** Selected text **
----------------
YOUTH PROTECTION AGAINST TOBACCO ADVERTISING AND PROMOTION ACT

                         §27-508.1 Short title.  This article shall be known and may be cited as the "Youth  Protection Against Tobacco Advertising and Promotion Act."

                         §27-508.2 Definitions.  For the purposes of this article, the following terms shall be defined as follows:

                                                  a.   Amusement arcade  means any enclosed business establishment, open to the public, whose primary purpose is the operation of coin-operated amusement devices within the meaning of subchapter three of chapter two of title 20 of this code.

                                                  b.  "Child day care center" means (i) any child care arrangement, public, private or parochial child care center, school-age child care program, day nursery school, kindergarten, play school or other similar school or service operating pursuant to authorization, license or permit of the city or state, (ii) any facility that provides child care services as defined in section four hundred ten-p of the New York state social services law, or (iii) any child day care center as defined in section three hundred ninety of the New York state social services law.  The definition of "child day care center" applies whether or not care is given for compensation but does not include child day care centers located in private dwellings and multiple dwelling units.

                                                   c.  "Cigarette" means any product which consists of (i) any roll of tobacco wrapped in paper or in any substance not containing tobacco or (ii) any roll of tobacco wrapped in any substance containing tobacco which, because of its appearance, the type of tobacco used in the filler, or its packaging and labeling is offered for use or purchase by consumers as a cigarette described in (i) of this subdivision.

                                                  d.  "Cigarette tobacco" means any product that consists of loose tobacco and is intended for use by consumers in a cigarette.

                                                  e.  "Multiple dwelling" means any building or structure that may lawfully be occupied as the residence or home of three or more families living independently of each other.
----------------
** Saved entries **

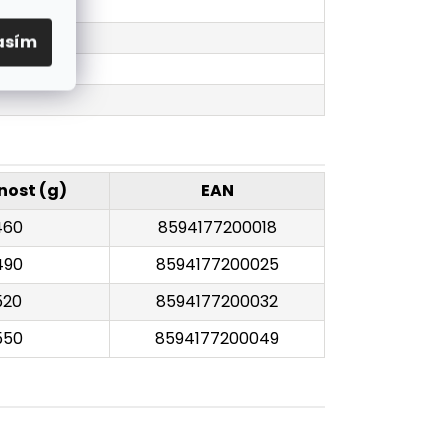
asím
ost (g)
EAN
460
8594177200018
490
8594177200025
520
8594177200032
550
8594177200049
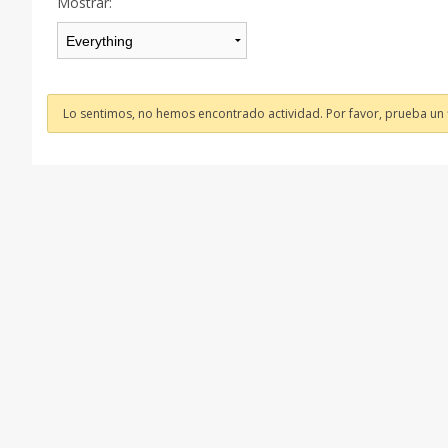
Mostrar:
Lo sentimos, no hemos encontrado actividad. Por favor, prueba un fi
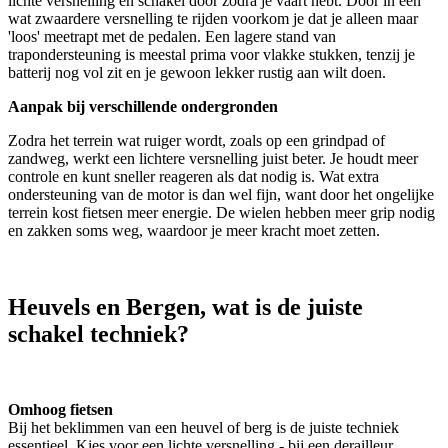
lichte versnelling en schakel door zodra je vaart hebt. Door in een
wat zwaardere versnelling te rijden voorkom je dat je alleen maar
'loos' meetrapt met de pedalen. Een lagere stand van
trapondersteuning is meestal prima voor vlakke stukken, tenzij je
batterij nog vol zit en je gewoon lekker rustig aan wilt doen.
Aanpak bij verschillende ondergronden
Zodra het terrein wat ruiger wordt, zoals op een grindpad of
zandweg, werkt een lichtere versnelling juist beter. Je houdt meer
controle en kunt sneller reageren als dat nodig is. Wat extra
ondersteuning van de motor is dan wel fijn, want door het ongelijke
terrein kost fietsen meer energie. De wielen hebben meer grip nodig
en zakken soms weg, waardoor je meer kracht moet zetten.
Heuvels en Bergen, wat is de juiste
schakel techniek?
Omhoog fietsen
Bij het beklimmen van een heuvel of berg is de juiste techniek
essentieel. Kies voor een lichte versnelling - bij een derailleur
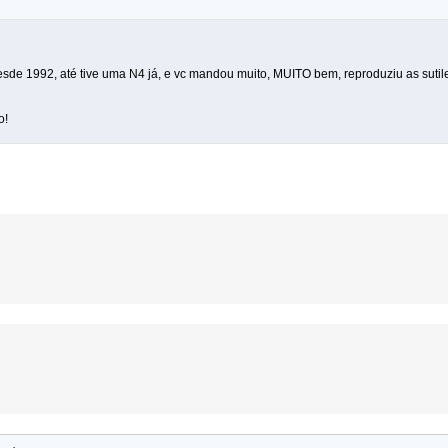
sde 1992, até tive uma N4 já, e vc mandou muito, MUITO bem, reproduziu as sutile
o!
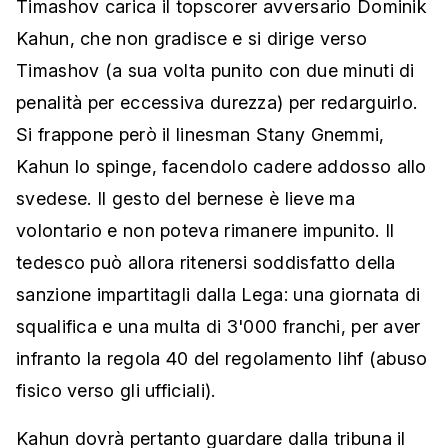
Timashov carica il topscorer avversario Dominik
Kahun, che non gradisce e si dirige verso
Timashov (a sua volta punito con due minuti di
penalità per eccessiva durezza) per redarguirlo.
Si frappone però il linesman Stany Gnemmi,
Kahun lo spinge, facendolo cadere addosso allo
svedese. Il gesto del bernese è lieve ma
volontario e non poteva rimanere impunito. Il
tedesco può allora ritenersi soddisfatto della
sanzione impartitagli dalla Lega: una giornata di
squalifica e una multa di 3'000 franchi, per aver
infranto la regola 40 del regolamento Iihf (abuso
fisico verso gli ufficiali).
Kahun dovrà pertanto guardare dalla tribuna il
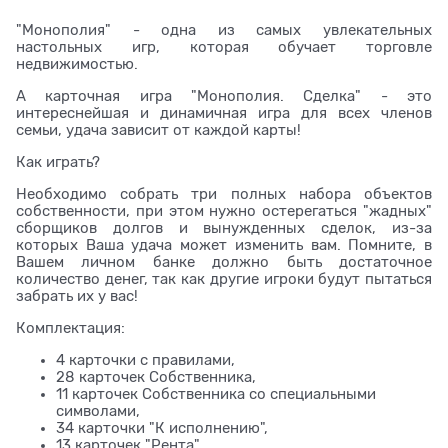
"Монополия" - одна из самых увлекательных
настольных игр, которая обучает торговле
недвижимостью.
А карточная игра "Монополия. Сделка" - это
интереснейшая и динамичная игра для всех членов
семьи, удача зависит от каждой карты!
Как играть?
Необходимо собрать три полных набора объектов
собственности, при этом нужно остерегаться "жадных"
сборщиков долгов и вынужденных сделок, из-за
которых Ваша удача может изменить вам. Помните, в
Вашем личном банке должно быть достаточное
количество денег, так как другие игроки будут пытаться
забрать их у вас!
Комплектация:
4 карточки с правилами,
28 карточек Собственника,
11 карточек Собственника со специальными
символами,
34 карточки "К исполнению",
13 карточек "Рента",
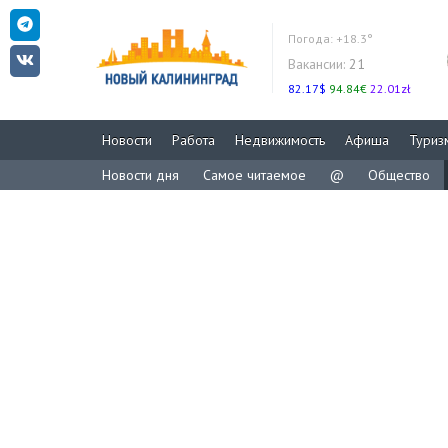
Погода:
+18.3°
Вакансии:
21
82.17$
94.84€
22.01zł
Новости
Работа
Недвижимость
Афиша
Туриз
Новости дня
Самое читаемое
@
Общество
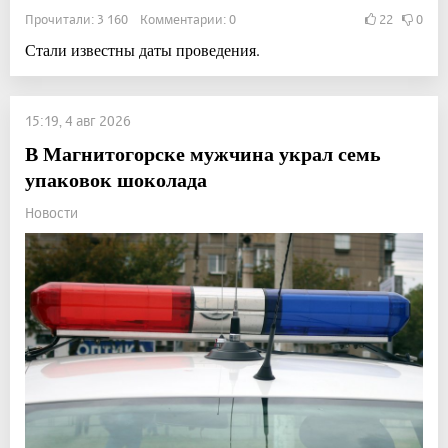
Прочитали: 3 160 Комментарии: 0
22
0
Стали известны даты проведения.
15:19, 4 авг 2026
В Магнитогорске мужчина украл семь
упаковок шоколада
Новости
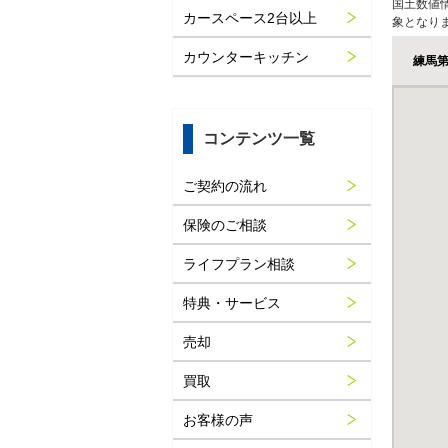
国土数値
カースペース2台以上
象となり
カウンターキッチン
練馬
コンテンツ一覧
ご契約の流れ
保険のご相談
ライフプラン相談
特典・サービス
売却
買取
お客様の声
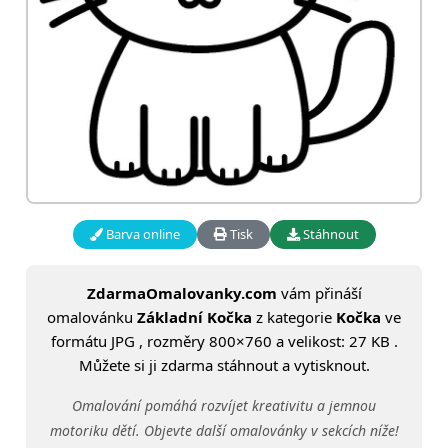
Barva online
Tisk
Stáhnout
ZdarmaOmalovanky.com
vám přináší
omalovánku
Základní Kočka
z kategorie
Kočka
ve
formátu JPG , rozměry 800×760 a velikost: 27 KB .
Můžete si ji zdarma stáhnout a vytisknout.
Omalování pomáhá rozvíjet kreativitu a jemnou
motoriku dětí. Objevte další omalovánky v sekcích níže!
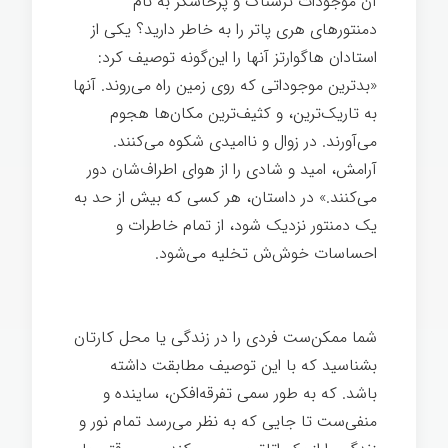
آن موجودات ترسناک و پرخاشگر به نام
دمنتورهای هری پاتر را به خاطر دارید؟ یکی از
استادان هاگوارتز آنها را این‌گونه توصیف کرد:
«بدترین موجوداتی که روی زمین راه می‌روند. آنها
به تاریک‌ترین، و کثیف‌ترین مکان‌ها هجوم
می‌آورند. در زوال و ناامیدی شکوه می‌کنند.
آرامش، امید و شادی را از هوای اطراف‌شان دور
می‌کنند.» در داستان، هر کسی که بیش از حد به
یک دمنتور نزدیک شود، از تمام خاطرات و
احساسات خوش‌ش تخلیه می‌شود.
رهبری انرژی
مثبت
شما ممکن‌ست فردی را در زندگی یا محل کارتان
بشناسید که با این توصیف مطابقت داشته
باشد. که به طور سمی تفرقه‌افکن، ساینده و
منفی‌ست تا جایی که به نظر می‌رسد تمام نور و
----------------
** Explore the material **
**A.** List every term the act defines in its definitions section.
**B.** Copy out the act from "YOUTH PROTECTION AGAINST" up to and including "of this code.".
These records come from a source other than the act.

** Answer set **
**A.**
Amusement arcade
Child day care center
Cigarette
Cigarette tobacco
Multiple dwelling

**B.**
YOUTH PROTECTION AGAINST TOBACCO ADVERTISING AND PROMOTION ACT

                         §27-508.1 Short title.  This article shall be known and may be cited as the "Youth  Protection Against Tobacco Advertising and Promotion Act."

                         §27-508.2 Definitions.  For the purposes of this article, the following terms shall be defined as follows:

                                                  a.   Amusement arcade  means any enclosed business establishment, open to the public, whose primary purpose is the operation of coin-operated amusement devices within the meaning of subchapter three of chapter two of title 20 of this code.